The Python::Object class use perl's overloading mechanism to make instances behave like perl data. Python sequence objects can be treated like perl arrays and python mapping object can be treated like hashes. If $list is a reference to a Python::Object wrapping a list then statements like these are allowed:

   @array = @$list;     # copy list elements into a perl array
   $list->[0];          # same as getitem($list, 0)
   $list->[0] = 42;     # same as setitem($list, 0, 42)
   pop(@$list);         # same as $list->pop;

Correspondingly, a python dictionary $dict can be used like this:

   @array = %$dict;     # copy key/value pairs out of the dictionary
   $dict->{foo};        # same as getitem($dict, "foo")
   $dict->{foo} = 42;   # same as setitem($dict, "foo", 42)
   delete $dict->{foo}; # same as delitem($dict, "foo")
   exists $dict->{foo};

We also provide code dereferencing which make it possible to invoke objects directly:

   $callable->("foo");  # same as funcall($callable, "foo")

For objects used in string context, the str() function will be automatically invoked.

  "$obj";               # same as str($obj)

For objects used in boolean context, the PyObject_IsTrue() function will be automatically invoked.

  if ($obj) { ...}     # same as if (PyObject_IsTrue($obj)) { ...}

BUGS ^

Some all upper case method names (see perltie) are used by the overload/tie interface and will hide the corresponding python attribute in the object.
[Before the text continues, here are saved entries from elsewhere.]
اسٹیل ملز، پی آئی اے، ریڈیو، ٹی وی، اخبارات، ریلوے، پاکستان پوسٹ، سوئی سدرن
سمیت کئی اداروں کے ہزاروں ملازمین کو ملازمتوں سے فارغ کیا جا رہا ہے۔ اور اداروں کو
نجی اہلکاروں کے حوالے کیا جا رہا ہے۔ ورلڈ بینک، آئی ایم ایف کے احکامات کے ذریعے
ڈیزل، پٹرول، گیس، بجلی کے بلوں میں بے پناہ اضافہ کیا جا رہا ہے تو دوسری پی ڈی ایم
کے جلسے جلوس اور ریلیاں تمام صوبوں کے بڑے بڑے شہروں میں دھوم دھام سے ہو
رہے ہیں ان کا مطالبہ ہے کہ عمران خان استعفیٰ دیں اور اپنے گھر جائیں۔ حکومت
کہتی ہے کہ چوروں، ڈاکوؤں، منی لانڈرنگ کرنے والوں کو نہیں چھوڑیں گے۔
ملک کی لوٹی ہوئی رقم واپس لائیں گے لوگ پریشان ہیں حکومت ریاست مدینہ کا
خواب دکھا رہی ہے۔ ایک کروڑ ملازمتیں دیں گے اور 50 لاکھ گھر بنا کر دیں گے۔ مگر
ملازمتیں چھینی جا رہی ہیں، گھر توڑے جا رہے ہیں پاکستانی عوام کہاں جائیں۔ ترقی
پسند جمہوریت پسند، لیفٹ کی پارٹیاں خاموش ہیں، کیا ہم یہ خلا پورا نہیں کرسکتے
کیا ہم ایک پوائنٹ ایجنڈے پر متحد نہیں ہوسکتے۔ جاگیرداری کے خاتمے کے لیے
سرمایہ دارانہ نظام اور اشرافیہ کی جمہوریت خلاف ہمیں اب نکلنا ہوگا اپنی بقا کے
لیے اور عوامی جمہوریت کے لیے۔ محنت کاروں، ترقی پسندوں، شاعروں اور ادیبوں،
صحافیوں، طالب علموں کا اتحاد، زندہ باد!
If you need to access an attribute with a name clash, you need to use functions like getattr() and setattr().

COPYRIGHT ^

(C) 2000-2001 ActiveState

This code is distributed under the same terms as Perl; you can redistribute it and/or modify it under the terms of either the GNU General Public License or the Artistic License.

THIS SOFTWARE IS PROVIDED BY ACTIVESTATE `AS IS'' AND ANY EXPRESSED OR IMPLIED WARRANTIES, INCLUDING, BUT NOT LIMITED TO, THE IMPLIED WARRANTIES OF MERCHANTABILITY AND FITNESS FOR A PARTICULAR PURPOSE ARE DISCLAIMED. IN NO EVENT SHALL ACTIVESTATE OR ITS CONTRIBUTORS BE LIABLE FOR ANY DIRECT, INDIRECT, INCIDENTAL, SPECIAL, EXEMPLARY, OR CONSEQUENTIAL DAMAGES (INCLUDING, BUT NOT LIMITED TO, PROCUREMENT OF SUBSTITUTE GOODS OR SERVICES; LOSS OF USE, DATA, OR PROFITS; OR BUSINESS INTERRUPTION) HOWEVER CAUSED AND ON ANY THEORY OF LIABILITY, WHETHER IN CONTRACT, STRICT LIABILITY, OR TORT (INCLUDING NEGLIGENCE OR OTHERWISE) ARISING IN ANY WAY OUT OF THE USE OF THIS SOFTWARE, EVEN IF ADVISED OF THE POSSIBILITY OF SUCH DAMAGE.